→ **SOURCE DATA**:
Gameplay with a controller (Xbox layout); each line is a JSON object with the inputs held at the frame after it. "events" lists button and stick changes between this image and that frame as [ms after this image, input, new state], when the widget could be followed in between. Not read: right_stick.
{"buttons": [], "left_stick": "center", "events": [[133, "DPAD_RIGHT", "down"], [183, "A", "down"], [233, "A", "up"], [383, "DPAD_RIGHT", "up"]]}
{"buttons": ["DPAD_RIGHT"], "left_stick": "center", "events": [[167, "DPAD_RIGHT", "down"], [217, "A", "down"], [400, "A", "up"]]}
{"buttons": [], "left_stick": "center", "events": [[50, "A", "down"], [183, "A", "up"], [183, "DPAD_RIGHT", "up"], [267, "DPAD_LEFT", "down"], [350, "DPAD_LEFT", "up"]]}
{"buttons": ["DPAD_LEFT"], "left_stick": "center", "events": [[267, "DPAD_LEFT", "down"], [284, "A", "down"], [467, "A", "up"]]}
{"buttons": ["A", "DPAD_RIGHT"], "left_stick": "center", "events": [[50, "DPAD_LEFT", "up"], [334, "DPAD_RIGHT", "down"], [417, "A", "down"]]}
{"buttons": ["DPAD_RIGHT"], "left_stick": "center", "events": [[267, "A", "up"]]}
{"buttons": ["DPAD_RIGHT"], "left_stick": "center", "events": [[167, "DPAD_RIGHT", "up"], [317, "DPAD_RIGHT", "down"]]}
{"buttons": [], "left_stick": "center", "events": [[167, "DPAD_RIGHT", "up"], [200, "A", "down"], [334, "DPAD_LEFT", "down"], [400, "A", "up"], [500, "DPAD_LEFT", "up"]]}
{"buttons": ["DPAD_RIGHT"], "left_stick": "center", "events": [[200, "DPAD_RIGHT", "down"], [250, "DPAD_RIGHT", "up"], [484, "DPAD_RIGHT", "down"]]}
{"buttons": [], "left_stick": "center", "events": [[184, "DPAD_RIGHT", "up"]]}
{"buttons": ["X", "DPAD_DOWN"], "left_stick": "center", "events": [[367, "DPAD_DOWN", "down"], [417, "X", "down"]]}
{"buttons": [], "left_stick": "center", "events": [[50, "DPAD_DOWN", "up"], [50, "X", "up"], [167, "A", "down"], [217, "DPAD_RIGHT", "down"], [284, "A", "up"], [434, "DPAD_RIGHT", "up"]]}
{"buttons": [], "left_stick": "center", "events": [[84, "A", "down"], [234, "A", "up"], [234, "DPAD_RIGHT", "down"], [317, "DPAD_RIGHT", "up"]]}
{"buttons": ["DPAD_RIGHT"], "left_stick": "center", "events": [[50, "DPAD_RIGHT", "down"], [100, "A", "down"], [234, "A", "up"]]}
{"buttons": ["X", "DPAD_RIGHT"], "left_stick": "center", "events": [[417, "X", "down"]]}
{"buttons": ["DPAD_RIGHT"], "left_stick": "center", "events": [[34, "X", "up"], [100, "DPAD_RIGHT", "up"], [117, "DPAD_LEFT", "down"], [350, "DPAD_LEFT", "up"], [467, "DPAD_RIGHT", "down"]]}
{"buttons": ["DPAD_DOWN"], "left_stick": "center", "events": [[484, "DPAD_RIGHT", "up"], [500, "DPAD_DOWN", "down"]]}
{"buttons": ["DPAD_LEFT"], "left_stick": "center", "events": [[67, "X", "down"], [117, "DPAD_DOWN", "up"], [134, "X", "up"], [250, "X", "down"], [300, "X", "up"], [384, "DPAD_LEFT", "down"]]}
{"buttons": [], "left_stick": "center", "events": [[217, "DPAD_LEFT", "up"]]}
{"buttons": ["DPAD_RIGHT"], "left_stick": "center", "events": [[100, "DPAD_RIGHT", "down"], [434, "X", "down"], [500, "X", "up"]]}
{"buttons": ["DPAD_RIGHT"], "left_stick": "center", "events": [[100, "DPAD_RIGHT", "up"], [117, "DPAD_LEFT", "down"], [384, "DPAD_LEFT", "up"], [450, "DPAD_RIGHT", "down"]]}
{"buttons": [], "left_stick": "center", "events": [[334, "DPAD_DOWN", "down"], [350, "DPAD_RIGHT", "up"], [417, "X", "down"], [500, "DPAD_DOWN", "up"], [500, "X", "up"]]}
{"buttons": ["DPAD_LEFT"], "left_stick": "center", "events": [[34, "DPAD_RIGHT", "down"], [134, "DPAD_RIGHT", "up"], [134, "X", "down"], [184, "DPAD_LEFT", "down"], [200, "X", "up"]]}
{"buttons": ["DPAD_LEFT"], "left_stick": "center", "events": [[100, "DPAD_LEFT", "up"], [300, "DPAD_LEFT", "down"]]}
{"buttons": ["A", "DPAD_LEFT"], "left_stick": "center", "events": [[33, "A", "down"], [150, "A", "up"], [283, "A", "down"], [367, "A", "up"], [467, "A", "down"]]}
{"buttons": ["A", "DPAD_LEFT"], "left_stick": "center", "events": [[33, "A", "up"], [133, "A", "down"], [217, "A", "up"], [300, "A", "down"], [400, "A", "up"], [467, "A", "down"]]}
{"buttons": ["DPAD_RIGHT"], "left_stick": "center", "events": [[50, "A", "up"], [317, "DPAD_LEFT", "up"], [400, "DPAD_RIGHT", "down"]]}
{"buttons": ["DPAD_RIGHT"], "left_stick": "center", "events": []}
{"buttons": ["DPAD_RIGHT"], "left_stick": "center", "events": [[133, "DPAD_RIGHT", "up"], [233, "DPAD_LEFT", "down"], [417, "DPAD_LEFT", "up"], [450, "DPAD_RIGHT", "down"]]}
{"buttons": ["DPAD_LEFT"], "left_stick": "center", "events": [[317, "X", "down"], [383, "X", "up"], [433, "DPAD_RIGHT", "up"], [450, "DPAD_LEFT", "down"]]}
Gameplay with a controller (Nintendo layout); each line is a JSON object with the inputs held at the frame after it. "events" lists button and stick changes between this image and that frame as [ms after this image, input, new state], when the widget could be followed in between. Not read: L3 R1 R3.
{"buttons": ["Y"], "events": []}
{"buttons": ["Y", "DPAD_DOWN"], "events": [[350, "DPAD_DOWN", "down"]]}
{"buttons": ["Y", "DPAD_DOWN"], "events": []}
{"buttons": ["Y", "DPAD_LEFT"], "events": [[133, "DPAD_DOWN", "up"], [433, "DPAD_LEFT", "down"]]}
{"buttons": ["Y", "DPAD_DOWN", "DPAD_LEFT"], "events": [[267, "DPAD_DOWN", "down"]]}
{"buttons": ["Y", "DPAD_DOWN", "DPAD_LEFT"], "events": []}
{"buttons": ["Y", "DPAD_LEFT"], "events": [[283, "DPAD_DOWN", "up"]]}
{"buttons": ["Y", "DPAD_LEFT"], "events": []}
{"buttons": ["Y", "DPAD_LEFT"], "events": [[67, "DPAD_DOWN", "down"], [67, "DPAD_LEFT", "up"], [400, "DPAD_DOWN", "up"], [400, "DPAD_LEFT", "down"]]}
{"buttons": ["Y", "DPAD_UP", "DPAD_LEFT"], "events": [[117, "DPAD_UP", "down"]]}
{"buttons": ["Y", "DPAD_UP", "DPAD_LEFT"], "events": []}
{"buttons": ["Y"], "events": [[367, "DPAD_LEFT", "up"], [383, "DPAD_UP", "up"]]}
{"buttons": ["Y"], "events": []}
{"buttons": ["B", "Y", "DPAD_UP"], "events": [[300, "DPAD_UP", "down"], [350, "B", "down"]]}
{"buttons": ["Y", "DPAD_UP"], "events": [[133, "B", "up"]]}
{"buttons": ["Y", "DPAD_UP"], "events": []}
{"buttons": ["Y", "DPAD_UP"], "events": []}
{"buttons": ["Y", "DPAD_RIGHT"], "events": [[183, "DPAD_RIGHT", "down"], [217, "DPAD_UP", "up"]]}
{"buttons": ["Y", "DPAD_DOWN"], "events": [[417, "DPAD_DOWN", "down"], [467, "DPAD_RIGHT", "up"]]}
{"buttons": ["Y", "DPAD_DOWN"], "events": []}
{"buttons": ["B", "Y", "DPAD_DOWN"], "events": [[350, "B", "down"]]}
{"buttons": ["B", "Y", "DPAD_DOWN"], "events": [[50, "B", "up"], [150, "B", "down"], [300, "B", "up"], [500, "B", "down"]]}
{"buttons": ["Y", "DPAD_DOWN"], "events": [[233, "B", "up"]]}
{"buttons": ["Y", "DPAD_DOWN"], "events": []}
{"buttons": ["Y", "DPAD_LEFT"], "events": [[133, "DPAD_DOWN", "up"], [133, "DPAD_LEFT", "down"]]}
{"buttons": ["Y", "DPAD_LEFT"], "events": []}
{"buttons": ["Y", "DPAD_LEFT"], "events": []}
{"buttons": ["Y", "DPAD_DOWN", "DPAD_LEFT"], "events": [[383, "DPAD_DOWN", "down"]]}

→ **YOUR GOAL**: Lines in the data holding the word "with": count them and say how many, nothing more.

→ **OUTPUT BELOW**: 2